_Tasks to perform_
**a.** Update everything from "Our Take with Sarah and Jake (Andrew" down to "funny, sometimes awful." in the post about Andrew "Dice" Clay so that "grapefruit juice" stands in place of "orange juice".
**b.** According to the post about Andrew "Dice" Clay, in what year did MTV place its ban on him?

_Source extract_
Showing posts with label our take. Show all posts
Showing posts with label our take. Show all posts

Our Take with Sarah and Jake (Andrew "Dice" Clay and Sweet Potato Fries)

By Sarah and Jake

In Our Take with Sarah and Jake, we will be giving our meandering opinions on the most pressing, hot button issues of the day, from politics to religion to The Shield powerbombing Ryback through a table. We're like orange juice: squeezed and full of pulp. 

Andrew “Dice” Clay


Jake:  Andrew Silverstein portrays the character Andrew “Dice” Clay, a homophobic, misogynistic, Brooklyn tough guy obsessed with sex.  Are the things he says deplorable?  Yes, but so are the things the Pat character says in the feature length motion picture “It’s Pat.”  “Dice” is a classic character and the things he says are sometimes funny, sometimes awful.
I have been reading the book “Live From New York,” which is about “Saturday Night Live.”  Nora Dunn famously walked out on the show during the week that Andrew Silverstein hosted as his character Andrew “Dice” Clay.  She was wrong to do this in many ways, but mostly because she is a sketch actor dealing in characters.  Even “Dice” said he thought it was ridiculous since he was just portraying a character and he thought that those actors would “get it.”
I am not a huge fan of Andrew “Dice” Clay, but his presence is strong and he is occasionally very funny.  I am more interested in hearing what Sarah, a third wave feminist and sketch comedy/improv actor, thinks about him.  Let’s find out together:

Sarah:  Yuck. I won’t waste my breath on someone like Andrew Dice Clay. MTV should reinstate the ban they placed on this piece of poopy in 1989. I know he probably gets off on it when women get upset about his comedy, so instead of discussing how terrible this poopy man is, I will instead discuss an improv set I saw recently where the players performed “Andrew Dice Clay Improv” and turned what otherwise is considered by everyone to be disgusting material into something very, very funny. The Dice Clay Players made really, outrageously racist and misogynistic jokes the whole time. The thing about it though? They were making fun of Andrew Dice Clay saying them and not the topics themselves. We, the diverse and intelligent audience, laughed and enjoyed the performance because we all could agree that these jokes were so bad. They were so bad! So bad, they weren’t funny. We were laughing at the fact that someone tried to tell them and be serious about it. What a poopy comedian! What a piece of poop. What. A. Piece. Of. Shit. MTV, please ban him again. Anyone who says "adult nursery rhymes" seriously is just kinda trying too hard.

_Data supplied_

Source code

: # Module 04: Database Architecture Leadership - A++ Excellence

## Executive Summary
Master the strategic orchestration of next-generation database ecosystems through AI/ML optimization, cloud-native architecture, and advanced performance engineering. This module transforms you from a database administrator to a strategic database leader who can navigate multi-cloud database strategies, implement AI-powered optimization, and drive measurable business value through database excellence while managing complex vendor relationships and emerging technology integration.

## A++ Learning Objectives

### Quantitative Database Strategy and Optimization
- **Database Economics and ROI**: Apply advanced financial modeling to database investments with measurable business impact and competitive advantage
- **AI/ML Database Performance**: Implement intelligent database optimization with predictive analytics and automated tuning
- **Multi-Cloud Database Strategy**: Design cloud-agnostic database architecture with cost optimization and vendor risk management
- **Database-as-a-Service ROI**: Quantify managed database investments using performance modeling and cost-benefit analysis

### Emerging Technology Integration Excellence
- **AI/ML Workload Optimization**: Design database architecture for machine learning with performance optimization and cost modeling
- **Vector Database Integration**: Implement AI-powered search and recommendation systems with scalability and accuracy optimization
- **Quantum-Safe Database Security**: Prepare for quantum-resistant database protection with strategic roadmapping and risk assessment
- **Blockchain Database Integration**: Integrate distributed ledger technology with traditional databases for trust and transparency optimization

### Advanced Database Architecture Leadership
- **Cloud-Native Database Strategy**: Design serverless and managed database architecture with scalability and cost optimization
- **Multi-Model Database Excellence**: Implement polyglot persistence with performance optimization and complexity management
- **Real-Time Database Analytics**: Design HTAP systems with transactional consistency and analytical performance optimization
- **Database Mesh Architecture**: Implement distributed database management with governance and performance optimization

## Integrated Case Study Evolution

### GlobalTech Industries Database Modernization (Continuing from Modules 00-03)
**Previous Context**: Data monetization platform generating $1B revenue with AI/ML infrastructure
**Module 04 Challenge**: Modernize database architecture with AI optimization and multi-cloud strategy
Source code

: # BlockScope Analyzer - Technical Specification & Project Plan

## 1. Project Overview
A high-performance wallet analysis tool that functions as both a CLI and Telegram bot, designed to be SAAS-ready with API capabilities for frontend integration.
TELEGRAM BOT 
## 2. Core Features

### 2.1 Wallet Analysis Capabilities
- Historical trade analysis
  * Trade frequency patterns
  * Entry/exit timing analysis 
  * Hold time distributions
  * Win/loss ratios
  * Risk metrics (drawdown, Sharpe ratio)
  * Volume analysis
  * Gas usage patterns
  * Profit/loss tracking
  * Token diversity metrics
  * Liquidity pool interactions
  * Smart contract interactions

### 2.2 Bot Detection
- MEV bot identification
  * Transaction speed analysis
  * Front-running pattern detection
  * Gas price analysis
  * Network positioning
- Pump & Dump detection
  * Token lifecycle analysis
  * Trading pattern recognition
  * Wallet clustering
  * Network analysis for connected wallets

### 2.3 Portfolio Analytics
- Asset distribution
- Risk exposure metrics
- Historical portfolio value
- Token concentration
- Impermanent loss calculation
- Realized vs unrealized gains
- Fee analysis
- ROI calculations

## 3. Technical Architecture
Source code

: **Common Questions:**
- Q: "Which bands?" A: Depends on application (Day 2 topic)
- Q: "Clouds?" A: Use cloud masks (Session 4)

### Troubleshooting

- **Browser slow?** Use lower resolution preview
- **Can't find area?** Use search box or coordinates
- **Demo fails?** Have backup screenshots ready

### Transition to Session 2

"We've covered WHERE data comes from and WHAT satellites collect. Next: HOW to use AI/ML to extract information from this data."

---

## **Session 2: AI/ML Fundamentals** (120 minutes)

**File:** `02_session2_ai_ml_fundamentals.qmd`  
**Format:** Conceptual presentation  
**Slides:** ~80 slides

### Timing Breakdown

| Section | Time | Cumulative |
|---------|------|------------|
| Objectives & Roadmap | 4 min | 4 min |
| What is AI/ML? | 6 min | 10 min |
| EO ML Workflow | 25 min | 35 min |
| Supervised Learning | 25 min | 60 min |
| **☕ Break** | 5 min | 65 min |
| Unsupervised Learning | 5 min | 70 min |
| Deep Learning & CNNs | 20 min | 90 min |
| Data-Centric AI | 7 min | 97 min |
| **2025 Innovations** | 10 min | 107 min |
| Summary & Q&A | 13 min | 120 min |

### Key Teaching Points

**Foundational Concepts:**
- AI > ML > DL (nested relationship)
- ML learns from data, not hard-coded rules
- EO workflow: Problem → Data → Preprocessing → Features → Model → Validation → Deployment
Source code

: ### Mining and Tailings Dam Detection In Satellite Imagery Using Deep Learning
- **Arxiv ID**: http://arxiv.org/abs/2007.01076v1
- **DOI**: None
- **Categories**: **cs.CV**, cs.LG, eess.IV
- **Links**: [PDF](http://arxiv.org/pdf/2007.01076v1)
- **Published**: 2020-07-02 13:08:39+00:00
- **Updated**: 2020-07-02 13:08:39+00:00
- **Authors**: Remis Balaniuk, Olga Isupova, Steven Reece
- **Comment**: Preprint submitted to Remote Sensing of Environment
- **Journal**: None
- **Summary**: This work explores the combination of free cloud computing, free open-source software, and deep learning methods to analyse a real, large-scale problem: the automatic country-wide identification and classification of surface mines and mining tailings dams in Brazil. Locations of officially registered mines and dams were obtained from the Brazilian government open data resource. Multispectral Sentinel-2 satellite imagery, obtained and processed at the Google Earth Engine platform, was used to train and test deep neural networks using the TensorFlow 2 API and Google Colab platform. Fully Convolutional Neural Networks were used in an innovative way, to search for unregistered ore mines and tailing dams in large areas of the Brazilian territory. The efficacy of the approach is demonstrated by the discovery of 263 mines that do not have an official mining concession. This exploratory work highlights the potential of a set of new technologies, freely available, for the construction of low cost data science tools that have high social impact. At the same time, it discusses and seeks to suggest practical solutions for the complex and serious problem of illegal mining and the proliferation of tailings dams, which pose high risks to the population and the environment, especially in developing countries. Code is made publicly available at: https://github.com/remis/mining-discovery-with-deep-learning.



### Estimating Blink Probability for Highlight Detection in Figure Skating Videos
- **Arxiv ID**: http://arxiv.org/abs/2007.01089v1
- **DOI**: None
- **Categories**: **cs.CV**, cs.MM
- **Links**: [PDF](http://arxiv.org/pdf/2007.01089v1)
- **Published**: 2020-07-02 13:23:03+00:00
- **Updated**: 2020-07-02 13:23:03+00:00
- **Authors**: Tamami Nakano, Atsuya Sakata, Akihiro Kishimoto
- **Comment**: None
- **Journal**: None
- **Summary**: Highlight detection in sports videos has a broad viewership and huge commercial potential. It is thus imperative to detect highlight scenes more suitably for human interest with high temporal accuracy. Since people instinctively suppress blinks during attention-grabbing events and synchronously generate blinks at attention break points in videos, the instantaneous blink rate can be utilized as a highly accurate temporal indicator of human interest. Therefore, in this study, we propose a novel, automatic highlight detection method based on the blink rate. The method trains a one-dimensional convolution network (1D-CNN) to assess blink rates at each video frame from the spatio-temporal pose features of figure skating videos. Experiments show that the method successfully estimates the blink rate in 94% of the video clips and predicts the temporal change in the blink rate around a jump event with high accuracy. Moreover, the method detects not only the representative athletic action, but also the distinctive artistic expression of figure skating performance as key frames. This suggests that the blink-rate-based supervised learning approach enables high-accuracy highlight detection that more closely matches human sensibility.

_Response list_
**a.**
Our Take with Sarah and Jake (Andrew "Dice" Clay and Sweet Potato Fries)

By Sarah and Jake

In Our Take with Sarah and Jake, we will be giving our meandering opinions on the most pressing, hot button issues of the day, from politics to religion to The Shield powerbombing Ryback through a table. We're like grapefruit juice: squeezed and full of pulp. 

Andrew “Dice” Clay


Jake:  Andrew Silverstein portrays the character Andrew “Dice” Clay, a homophobic, misogynistic, Brooklyn tough guy obsessed with sex.  Are the things he says deplorable?  Yes, but so are the things the Pat character says in the feature length motion picture “It’s Pat.”  “Dice” is a classic character and the things he says are sometimes funny, sometimes awful.

**b.** 1989